Talimatlarınız | Aşağıdaki listede "firms" sözcüğünü içeren satırların tamamını döndür. Büyük ve küçük harf farkını dikkate al.
· · · · ·
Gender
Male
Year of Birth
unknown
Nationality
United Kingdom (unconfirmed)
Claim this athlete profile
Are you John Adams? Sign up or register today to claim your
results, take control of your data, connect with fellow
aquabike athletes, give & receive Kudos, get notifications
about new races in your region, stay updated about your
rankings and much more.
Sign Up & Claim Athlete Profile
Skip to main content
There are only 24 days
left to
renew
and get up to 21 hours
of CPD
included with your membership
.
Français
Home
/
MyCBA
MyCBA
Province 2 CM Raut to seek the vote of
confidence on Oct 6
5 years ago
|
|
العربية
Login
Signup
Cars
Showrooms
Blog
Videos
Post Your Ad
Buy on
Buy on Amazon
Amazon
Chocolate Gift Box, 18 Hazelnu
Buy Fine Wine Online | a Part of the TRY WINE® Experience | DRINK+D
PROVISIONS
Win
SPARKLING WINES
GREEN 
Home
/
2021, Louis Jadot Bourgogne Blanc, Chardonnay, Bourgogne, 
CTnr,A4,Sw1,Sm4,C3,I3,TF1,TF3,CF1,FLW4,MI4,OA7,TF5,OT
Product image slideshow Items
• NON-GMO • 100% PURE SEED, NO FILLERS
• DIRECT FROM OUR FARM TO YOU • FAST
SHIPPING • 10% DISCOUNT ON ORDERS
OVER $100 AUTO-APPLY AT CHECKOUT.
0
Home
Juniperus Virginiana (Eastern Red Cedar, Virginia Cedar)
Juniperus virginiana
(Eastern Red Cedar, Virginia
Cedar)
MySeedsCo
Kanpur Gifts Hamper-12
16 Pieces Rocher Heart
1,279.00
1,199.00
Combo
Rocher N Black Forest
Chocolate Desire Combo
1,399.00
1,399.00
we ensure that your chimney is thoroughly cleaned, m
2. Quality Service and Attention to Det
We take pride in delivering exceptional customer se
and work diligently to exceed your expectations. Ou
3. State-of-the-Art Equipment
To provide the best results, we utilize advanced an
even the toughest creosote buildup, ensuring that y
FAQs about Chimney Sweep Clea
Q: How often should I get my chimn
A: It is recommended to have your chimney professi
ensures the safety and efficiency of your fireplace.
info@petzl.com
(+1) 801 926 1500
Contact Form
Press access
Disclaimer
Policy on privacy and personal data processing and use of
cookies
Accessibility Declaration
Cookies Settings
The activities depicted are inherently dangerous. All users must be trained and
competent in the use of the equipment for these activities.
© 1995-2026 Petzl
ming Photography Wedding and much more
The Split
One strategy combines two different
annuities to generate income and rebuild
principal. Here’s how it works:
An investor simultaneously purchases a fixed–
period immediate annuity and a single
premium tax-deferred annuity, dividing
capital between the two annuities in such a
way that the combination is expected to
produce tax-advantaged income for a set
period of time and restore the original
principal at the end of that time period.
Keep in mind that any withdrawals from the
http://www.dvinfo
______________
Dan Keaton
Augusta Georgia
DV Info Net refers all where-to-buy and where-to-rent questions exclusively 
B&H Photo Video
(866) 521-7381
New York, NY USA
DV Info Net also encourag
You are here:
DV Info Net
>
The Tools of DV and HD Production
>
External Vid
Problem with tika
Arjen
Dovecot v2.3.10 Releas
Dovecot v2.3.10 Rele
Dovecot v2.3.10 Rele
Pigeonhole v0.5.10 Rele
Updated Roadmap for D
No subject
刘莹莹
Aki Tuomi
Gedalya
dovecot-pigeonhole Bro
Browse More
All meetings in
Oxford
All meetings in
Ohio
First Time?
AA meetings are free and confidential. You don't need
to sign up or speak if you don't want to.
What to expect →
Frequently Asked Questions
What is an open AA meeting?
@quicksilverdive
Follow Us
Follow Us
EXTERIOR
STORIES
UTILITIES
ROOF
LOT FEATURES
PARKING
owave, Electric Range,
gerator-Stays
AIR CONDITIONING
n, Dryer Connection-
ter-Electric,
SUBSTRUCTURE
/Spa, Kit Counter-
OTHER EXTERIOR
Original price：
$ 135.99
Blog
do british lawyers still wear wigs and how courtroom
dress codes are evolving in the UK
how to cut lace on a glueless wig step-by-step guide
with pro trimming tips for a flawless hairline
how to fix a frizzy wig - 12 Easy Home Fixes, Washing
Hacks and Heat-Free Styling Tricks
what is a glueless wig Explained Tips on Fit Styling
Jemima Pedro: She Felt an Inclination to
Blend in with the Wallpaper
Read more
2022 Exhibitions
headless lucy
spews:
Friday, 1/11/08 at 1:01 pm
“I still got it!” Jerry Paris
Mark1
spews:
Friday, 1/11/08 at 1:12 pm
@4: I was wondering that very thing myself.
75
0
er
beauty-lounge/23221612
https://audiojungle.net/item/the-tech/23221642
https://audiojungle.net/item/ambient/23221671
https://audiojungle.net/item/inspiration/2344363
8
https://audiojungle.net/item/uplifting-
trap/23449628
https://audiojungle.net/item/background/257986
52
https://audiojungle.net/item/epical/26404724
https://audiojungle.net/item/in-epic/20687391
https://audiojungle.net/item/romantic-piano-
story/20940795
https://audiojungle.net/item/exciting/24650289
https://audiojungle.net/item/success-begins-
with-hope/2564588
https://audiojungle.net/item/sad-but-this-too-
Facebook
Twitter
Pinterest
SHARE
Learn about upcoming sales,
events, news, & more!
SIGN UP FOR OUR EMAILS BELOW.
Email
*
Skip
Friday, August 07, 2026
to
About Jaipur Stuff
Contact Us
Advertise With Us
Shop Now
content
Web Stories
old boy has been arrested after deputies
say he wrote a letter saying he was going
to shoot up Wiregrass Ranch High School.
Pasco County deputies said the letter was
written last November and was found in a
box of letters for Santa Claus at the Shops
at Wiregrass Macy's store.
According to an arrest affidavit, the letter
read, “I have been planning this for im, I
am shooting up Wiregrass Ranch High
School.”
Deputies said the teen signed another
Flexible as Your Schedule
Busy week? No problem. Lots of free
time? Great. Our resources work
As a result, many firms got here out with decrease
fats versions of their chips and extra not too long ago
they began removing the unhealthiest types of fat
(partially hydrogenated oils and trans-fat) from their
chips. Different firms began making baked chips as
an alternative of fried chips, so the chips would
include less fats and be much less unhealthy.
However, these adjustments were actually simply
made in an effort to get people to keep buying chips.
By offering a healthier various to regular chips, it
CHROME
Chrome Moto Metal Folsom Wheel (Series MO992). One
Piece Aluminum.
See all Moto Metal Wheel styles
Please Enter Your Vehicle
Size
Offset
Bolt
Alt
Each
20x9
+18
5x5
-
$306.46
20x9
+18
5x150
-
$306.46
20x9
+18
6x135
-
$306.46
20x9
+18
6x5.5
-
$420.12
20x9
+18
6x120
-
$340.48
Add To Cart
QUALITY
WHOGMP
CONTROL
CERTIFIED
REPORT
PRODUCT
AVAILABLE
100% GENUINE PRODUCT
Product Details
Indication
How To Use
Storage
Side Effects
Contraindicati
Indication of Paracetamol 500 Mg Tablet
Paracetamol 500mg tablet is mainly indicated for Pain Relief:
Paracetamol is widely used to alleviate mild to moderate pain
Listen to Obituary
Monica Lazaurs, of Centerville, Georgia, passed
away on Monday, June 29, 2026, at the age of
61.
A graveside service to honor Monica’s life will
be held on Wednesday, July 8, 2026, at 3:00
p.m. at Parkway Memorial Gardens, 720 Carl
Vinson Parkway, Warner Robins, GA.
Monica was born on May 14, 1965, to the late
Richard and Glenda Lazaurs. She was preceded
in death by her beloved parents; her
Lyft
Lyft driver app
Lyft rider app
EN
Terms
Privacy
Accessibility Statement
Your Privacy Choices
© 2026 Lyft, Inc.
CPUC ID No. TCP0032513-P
· · · · ·
Çıktı |
As a result, many firms got here out with decrease
chips. Different firms began making baked chips as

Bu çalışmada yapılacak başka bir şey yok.